Restaurants lost $120 billion in sales during the first three months of the COVID-19 pandemic, with 75% of the operators expecting the downturn to keep them unprofitable until at least the year-end holidays, according to a new statistical snapshot of the industry’s attempt at a comeback.
But the research from the National Restaurant Association (NRA) also suggests that the industry may have hit bottom since dine-in service was halted virtually nationwide in mid-March. Restaurants missed $30 billion in sales for that month, $50 billion in April and $40 billion in May, when a number of states okayed the partial reopening of dining rooms.
The data indicate that operators are stepping back cautiously into dine-in service rather than dashing to snap on the Open sign in their seating areas. The research is based on a survey of 3,800 restaurateurs in mid-May. At that time, 66% of the respondents in areas permitting on-premise eating said they hadn’t reopened their dining rooms because the health risks were still too great.
But 40% of places offering takeout and delivery said they weren’t ready to resume on-premise service even where it’s permitted because they had yet to reconfigure with the recommended or mandated social distancing measures in place. Most reopening states set a dine-in capacity limit of 25% to 50% of their total seating, with parties required to be kept six or 10 feet apart.
About a third (34%) of the places offering meals for off-premise consumption said they didn’t reopen after states gave the OK because there wouldn’t be enough customers to justify the costs. And 27% said they didn’t have enough staff to resume dine-in service, though it was unclear if the issue was insufficient time to rehire or difficulties in generating enough applicants.
Still, 80% of the establishments that have yet to push beyond takeout and delivery say they will restart dine-in service within 30 days.
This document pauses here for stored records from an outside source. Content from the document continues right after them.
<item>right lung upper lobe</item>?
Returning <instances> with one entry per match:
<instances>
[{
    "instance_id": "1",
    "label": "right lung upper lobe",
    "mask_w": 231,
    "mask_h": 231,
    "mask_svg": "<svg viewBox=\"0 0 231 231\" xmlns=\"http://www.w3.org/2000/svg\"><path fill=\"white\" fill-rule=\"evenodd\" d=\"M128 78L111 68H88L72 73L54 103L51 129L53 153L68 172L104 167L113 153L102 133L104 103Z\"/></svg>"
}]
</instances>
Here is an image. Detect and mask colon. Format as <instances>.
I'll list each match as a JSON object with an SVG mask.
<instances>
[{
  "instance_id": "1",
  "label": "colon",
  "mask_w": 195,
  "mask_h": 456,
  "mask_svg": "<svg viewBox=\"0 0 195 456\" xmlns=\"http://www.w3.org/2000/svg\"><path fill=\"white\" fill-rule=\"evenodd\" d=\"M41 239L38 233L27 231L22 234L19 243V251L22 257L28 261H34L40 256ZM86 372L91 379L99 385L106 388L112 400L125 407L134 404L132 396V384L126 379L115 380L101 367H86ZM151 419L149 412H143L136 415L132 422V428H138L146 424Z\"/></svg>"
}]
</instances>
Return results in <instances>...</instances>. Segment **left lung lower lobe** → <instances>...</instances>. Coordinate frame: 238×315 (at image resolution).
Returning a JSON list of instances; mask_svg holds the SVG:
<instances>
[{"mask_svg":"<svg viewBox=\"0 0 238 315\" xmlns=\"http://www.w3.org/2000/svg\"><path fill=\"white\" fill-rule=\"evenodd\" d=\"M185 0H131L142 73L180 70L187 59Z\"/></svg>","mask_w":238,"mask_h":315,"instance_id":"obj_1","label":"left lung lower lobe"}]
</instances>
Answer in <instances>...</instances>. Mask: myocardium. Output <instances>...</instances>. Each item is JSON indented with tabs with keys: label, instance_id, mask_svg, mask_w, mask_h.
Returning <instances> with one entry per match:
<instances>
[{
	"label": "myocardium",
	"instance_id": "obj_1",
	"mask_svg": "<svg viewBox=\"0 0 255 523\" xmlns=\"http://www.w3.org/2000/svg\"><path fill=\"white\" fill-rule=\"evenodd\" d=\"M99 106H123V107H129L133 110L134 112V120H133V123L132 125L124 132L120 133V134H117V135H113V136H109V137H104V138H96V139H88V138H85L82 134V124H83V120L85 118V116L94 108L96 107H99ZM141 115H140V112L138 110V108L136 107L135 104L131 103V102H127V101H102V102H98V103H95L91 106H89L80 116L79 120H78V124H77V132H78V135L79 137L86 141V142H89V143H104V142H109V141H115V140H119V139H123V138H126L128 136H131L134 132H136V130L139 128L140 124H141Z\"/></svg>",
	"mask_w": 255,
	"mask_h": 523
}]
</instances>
About 28% of the respondents were located in areas were dine-in service had been allowed to resume.
The NRA noted that 8 million restaurant jobs had been at least temporarily discontinued at the height of the pandemic, but the survey found that rehiring is resuming at a controlled but steady clip. About 76% of the places that offered takeout and delivery throughout the pandemic have now rehired some staff, and 25% of the restaurants that closed altogether have started rehiring in anticipation of reopening.
Preliminary analysis shows that 3% of restaurants have already closed permanently because of the pandemic, according to the association, though it cautioned that a complete casualty count won’t be available until government statistics are released in several months. It repeated its projection that tens of thousands of places will stay dark.
The NRA noted that 84% of respondents had been granted a relief loan under the Paycheck Protection Program (PPP), the federal government’s major aid program for small businesses. But 78% said their loans weren’t sufficient to keep employees on the payroll until sales had grown sufficiently to cover labor costs.
Seventy-five percent of respondents said their restaurants are unlikely to turn a profit during the next six months, though their projection was predicated on no further aid being extended by government.
The NRA repeated its forecast that the industry is likely to lose $240 billion in 2020 because of the pandemic.